I realize that I might be unclear in explaining my problem but in short, I want to utilize whole memory of CUDA and try to code or preferably find an example first which takes hours to compute.(I have a 5GTX460 and 1 Tesla C2070 to run and after practicing small codes like FFT,DWT,Euclidian etc, I want to be able to reach the power on which CUDA is being used in the industry).
Please ask me again if you need any more detail to my question.
thanks in advance.

Try FFT of a 500x500x500 matrix 1 mil times.

Could you please give me some real world examples where this FFT might be of use. I mean I am unable to see the use of the FFT of same matrix 1mil times.

When solving time dependent partial differential equations. A usual tdpde is composed of a term which has sum of space derivatives like \nabla^(2p)f(\vec r) and nonlinear term like some f^n(>2). If the linear part has lots of derivative is beneficial to evaluate it in k space where each i\vec k corresponds to \nabla and it is local in k. So in order to find the function f(\vec r) at time t+delta t. One has to do at least 2 FFT. In practice we have many times steps with at least 2 FFT for each step. Depending on the problem I had between 50000 and 10 000 000. One FFT might take less than a second even for large matrices, but when I do it for many times I welcome a speed up of 60 to 100 at least. Recently I did one those calculations on a Tesla card and finished the task in 10 days. It would have taken me 1.5 years to finish the task.

Another application I did was Monte Carlo simulation of particles with quasi-long range interaction. I got a speed up of 50. This helps a lot since now I can get results in 1 week.

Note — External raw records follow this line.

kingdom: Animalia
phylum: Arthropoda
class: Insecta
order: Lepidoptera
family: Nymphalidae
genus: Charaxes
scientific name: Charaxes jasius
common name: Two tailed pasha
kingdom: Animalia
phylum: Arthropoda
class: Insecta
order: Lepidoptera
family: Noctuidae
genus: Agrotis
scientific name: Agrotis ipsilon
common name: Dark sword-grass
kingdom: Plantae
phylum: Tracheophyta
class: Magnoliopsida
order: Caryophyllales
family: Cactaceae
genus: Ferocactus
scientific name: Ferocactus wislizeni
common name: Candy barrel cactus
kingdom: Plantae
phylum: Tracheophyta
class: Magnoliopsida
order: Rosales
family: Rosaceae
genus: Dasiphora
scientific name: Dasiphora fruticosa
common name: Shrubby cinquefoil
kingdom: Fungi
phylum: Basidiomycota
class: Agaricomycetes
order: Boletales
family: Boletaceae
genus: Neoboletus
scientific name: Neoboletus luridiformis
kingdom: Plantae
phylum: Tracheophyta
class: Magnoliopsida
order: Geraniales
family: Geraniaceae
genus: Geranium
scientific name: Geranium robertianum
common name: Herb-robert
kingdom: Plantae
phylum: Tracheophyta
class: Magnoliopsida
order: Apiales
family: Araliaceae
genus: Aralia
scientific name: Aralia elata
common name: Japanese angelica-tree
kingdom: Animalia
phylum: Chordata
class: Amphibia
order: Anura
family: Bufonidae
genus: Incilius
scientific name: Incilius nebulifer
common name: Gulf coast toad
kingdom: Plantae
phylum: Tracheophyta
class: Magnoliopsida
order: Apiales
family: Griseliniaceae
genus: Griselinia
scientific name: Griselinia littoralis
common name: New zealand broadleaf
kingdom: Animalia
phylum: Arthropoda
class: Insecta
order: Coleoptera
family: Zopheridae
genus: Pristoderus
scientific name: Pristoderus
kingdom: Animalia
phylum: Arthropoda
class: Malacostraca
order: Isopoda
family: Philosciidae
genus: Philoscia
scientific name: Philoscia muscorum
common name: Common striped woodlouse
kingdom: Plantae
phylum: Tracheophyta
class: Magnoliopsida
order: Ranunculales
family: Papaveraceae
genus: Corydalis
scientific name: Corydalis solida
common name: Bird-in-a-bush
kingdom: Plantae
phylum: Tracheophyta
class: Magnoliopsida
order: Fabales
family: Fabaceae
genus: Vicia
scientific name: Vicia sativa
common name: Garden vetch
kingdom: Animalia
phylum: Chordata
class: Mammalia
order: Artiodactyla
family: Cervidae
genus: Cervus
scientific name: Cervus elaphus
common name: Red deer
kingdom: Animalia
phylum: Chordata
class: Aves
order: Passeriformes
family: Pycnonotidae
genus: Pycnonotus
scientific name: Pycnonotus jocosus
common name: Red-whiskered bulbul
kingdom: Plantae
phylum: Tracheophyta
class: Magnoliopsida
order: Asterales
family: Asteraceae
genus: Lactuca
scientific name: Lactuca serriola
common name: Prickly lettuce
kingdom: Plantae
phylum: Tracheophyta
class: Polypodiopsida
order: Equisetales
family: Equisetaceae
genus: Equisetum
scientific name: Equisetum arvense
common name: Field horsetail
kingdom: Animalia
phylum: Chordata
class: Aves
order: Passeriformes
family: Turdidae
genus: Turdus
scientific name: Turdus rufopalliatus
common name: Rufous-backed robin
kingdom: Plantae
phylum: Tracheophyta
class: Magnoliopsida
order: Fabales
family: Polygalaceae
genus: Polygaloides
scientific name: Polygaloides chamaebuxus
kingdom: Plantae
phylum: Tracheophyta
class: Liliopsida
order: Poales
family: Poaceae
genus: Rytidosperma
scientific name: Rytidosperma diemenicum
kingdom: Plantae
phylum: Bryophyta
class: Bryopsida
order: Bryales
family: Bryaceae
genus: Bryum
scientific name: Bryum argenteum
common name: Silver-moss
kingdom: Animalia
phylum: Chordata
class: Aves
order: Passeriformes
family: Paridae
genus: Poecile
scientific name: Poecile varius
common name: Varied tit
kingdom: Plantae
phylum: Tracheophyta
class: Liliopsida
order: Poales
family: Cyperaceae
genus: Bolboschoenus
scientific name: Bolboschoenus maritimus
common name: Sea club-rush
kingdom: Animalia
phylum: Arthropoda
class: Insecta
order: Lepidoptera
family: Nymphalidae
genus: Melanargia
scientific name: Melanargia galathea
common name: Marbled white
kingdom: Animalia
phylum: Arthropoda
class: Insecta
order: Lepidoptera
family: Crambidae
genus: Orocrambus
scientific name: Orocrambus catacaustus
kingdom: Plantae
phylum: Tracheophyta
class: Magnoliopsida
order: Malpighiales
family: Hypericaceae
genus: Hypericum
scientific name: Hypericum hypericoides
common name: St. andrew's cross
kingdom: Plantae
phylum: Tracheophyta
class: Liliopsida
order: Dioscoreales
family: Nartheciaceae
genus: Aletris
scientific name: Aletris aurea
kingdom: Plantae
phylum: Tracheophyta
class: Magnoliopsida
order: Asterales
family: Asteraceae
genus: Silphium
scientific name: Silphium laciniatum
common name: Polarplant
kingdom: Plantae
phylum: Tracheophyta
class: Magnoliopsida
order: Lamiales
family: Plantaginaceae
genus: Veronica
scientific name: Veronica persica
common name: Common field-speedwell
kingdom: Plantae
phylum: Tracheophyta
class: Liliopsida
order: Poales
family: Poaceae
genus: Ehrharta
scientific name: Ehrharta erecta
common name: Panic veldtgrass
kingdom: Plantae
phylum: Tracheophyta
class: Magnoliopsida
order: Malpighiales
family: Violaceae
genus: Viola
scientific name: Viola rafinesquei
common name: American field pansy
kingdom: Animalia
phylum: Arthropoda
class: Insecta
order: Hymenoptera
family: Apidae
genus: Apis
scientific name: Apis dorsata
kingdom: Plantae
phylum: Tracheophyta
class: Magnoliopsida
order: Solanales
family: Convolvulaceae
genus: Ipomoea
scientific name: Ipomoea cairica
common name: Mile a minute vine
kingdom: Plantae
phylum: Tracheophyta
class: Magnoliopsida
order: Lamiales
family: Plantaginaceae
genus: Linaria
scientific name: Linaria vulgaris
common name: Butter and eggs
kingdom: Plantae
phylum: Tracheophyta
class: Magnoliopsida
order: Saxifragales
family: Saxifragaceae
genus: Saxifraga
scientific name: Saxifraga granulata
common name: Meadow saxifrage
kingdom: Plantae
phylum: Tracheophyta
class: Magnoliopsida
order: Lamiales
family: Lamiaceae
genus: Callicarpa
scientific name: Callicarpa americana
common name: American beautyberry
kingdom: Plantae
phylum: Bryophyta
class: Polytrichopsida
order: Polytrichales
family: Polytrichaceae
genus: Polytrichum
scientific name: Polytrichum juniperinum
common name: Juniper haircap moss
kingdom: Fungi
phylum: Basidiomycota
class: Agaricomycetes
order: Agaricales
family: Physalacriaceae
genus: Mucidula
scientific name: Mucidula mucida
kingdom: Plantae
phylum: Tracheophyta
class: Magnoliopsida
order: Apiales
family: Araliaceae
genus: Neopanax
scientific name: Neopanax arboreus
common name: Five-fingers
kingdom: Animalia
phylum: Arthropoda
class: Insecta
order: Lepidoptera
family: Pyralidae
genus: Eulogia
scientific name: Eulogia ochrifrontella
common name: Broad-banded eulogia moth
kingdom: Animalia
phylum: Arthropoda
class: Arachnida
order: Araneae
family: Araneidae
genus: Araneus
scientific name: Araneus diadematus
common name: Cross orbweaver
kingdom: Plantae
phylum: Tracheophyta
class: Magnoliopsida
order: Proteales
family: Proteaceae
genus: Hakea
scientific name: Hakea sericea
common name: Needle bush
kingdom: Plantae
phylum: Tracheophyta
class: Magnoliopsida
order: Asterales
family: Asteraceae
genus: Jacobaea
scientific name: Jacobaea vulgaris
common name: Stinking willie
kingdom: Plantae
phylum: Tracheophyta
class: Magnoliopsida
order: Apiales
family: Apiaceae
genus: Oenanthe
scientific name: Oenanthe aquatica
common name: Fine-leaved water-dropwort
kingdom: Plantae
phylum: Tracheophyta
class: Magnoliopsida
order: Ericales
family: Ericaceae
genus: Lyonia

On some page on nvidia cuda zone there are a list of application and the relative speed-up. Most of them are using it for real application, research or MRI. If a program would take only a few days to run, nobody would have bothered to port it to CUDA.

thanks for your reply. that was very helpful. I am a final year student in B.Tech. CSE. I’ve been trying to look for problems which take months to solve but couldnt find any. The only applications which I was able to find and code were Pi precision value generator and prime no generator.

I have gone through the CUDA in development page but considering my poor knowledge base, I believe they are a bit too vague. eg: I can see that it is used in Computer Vision, but going through the nvidia’s page does not help me with any application idea which would take weeks to run. Could you direct me to some page or if possible explain me the discipline regarding such applications. I’ll get started on FFT alongside, but will have to do some search myself on pde’s. It would be really helpful if you could give some similar kind of project ideas as my final year project is 3D face recognition using stereoscopic vision (and CUDA wherever needed for speedup), which is not the kind of application which would take a long time to run.

Computer simulations (i.e. Molecular dynamics simulations in HOOMD-blue http://codeblue.umich.edu/hoomd-blue) are often run for weeks. A typical research paper in our field (http://sitemaker.umich.edu/glotzergroup/home) contains data from thousands of runs, each lasting a week or more.

Microfluidics, fluid dynamics are a big thing. They are useful in physics, chemistry and even blood flow.